Skip GPU routines in Nsight debugging

I am writing a software that runs several GPU kernels one by one, listed as follows:

kernel1<<<blocks, threads>>>();
kernel2<<<blocks, threads>>>();
kernel3<<<blocks, threads>>>();
kernel4<<<blocks, threads>>>();

I am thinking of using Cuda debugging for kernel3, however, when I start the debugger, it takes very long time for the debugger to complete running kernel1 and kernel2 before reaching kernel3.

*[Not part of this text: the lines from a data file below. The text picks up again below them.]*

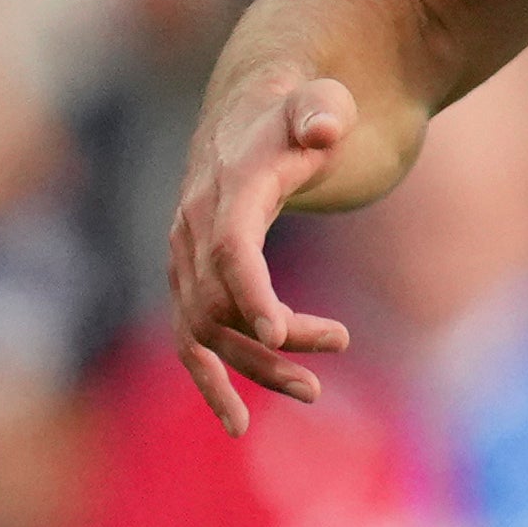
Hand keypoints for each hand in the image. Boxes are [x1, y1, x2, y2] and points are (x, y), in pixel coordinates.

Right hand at [165, 70, 357, 433]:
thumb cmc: (306, 111)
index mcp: (228, 186)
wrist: (262, 109)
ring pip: (206, 327)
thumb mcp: (324, 102)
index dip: (251, 292)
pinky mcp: (194, 276)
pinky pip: (190, 337)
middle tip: (340, 341)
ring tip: (314, 389)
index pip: (231, 247)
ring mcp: (187, 252)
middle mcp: (195, 222)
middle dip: (277, 334)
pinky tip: (238, 424)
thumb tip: (323, 126)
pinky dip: (210, 380)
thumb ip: (323, 110)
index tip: (280, 335)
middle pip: (221, 297)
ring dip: (255, 365)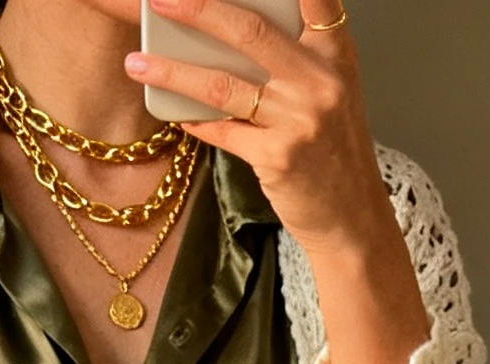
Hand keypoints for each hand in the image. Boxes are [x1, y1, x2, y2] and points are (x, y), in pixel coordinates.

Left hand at [125, 0, 428, 363]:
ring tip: (137, 62)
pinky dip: (193, 121)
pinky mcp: (278, 157)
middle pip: (249, 30)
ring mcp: (299, 119)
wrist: (352, 216)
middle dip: (198, 9)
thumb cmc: (335, 149)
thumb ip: (298, 55)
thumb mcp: (332, 90)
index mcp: (335, 52)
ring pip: (223, 85)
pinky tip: (172, 110)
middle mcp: (320, 80)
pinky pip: (222, 131)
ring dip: (173, 71)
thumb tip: (232, 29)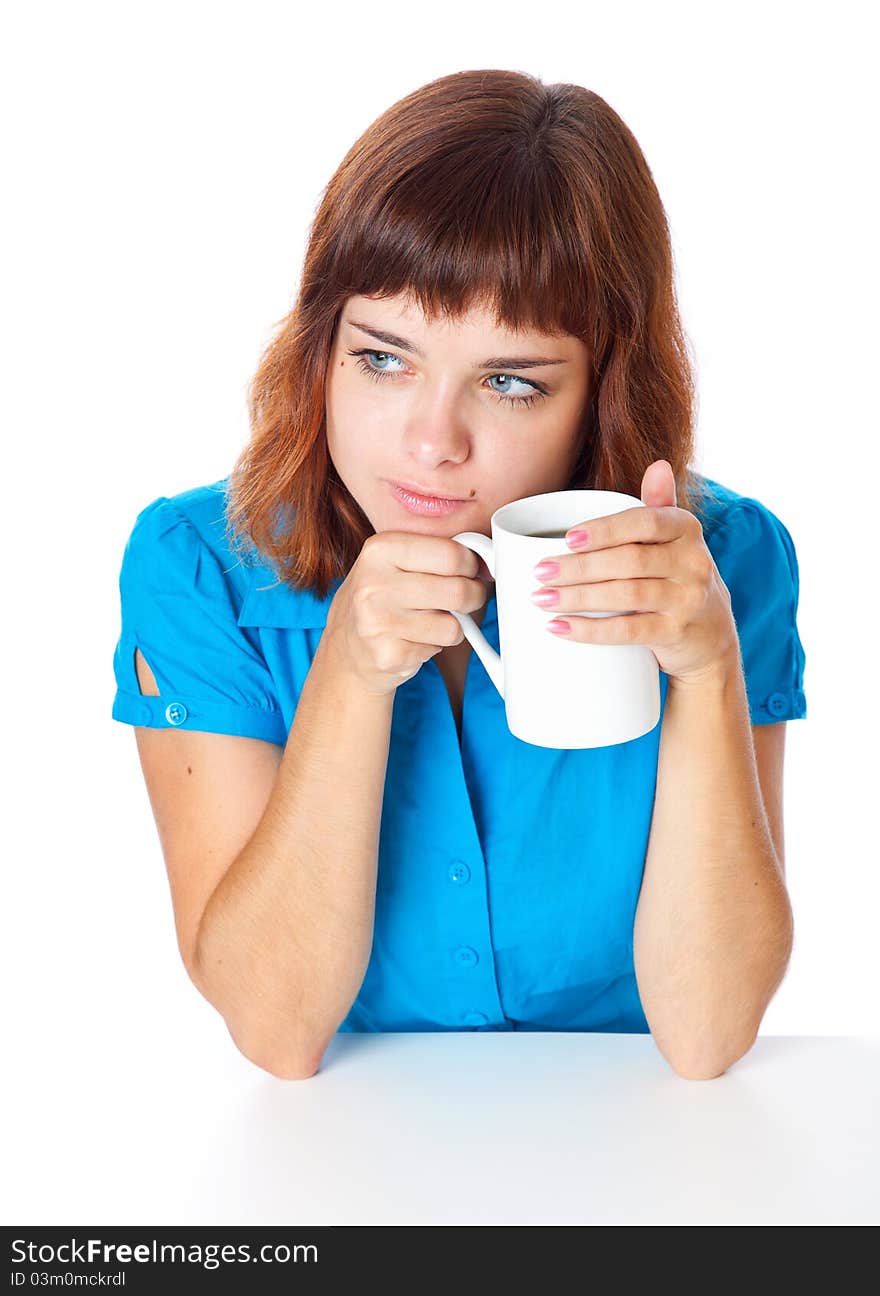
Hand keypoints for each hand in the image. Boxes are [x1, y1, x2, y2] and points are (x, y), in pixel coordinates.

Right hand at [324, 531, 487, 696]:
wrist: (347, 646)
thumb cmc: (385, 597)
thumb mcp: (398, 561)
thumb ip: (439, 553)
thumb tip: (491, 561)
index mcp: (380, 550)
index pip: (452, 554)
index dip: (470, 565)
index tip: (469, 571)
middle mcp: (374, 584)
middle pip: (458, 591)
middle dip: (472, 596)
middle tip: (464, 599)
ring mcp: (378, 622)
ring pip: (453, 625)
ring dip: (453, 625)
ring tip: (431, 621)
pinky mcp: (388, 655)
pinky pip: (439, 647)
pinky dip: (436, 645)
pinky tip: (414, 639)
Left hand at [530, 460, 738, 686]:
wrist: (711, 635)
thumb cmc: (678, 578)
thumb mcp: (675, 539)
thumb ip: (659, 505)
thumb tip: (657, 464)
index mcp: (686, 529)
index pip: (644, 522)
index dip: (605, 530)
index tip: (567, 539)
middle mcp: (694, 562)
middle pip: (629, 560)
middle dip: (579, 567)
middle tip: (540, 572)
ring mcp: (688, 600)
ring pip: (626, 594)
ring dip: (578, 597)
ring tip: (542, 598)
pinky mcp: (677, 633)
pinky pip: (629, 630)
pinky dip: (590, 630)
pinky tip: (559, 627)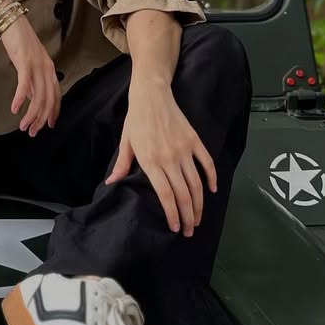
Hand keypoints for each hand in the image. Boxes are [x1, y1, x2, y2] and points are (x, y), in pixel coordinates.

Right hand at [0, 14, 60, 135]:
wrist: (12, 22)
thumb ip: (32, 81)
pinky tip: (15, 109)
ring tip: (23, 126)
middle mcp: (47, 69)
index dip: (53, 112)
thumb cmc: (20, 42)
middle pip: (48, 100)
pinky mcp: (25, 62)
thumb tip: (31, 98)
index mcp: (50, 69)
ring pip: (38, 97)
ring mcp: (37, 66)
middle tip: (32, 132)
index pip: (56, 96)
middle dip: (41, 119)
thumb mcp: (29, 64)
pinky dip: (20, 99)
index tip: (48, 125)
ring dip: (31, 115)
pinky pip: (24, 85)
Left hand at [105, 80, 216, 235]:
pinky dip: (212, 178)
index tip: (176, 228)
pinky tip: (212, 191)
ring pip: (196, 183)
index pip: (166, 195)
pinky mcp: (194, 140)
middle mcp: (169, 158)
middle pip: (183, 194)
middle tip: (190, 230)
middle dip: (188, 216)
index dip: (173, 214)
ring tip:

Is there any way for the debugger to skip ‘looking into details’ for kernel1 and kernel2, such that it can reach kernel3 for faster debugging work?


hi Simon Tong,
if you just set BP in Kernel3, it should just stop at kernel3. but if your kernel3 depends on kernel1/2 results, maybe you need to snap the result of Kernel1/2 and then load it directly via stub function.

if (Stage == “Stage1”) {
kernel1<<<blocks, threads>>>();
kernel2<<<blocks, threads>>>();
} elseif (Stage == “Stage2”) {
load result();
kernel3<<<blocks, threads>>>();
kernel4<<<blocks, threads>>>();
} else {


Thanks Victor,

In other words, what we can do is use programming skills to skip kernel1 and kernel2 when debugging kernel3, using saved results of output from kernel1 and kernel2.

it depends on you requirement. you can also use the condition BP or Trace point to skip debugging kernel1 and kernel2. But these can’t solve the long time for complete running kernel1 and kernel2.
so programming skills is better for yours.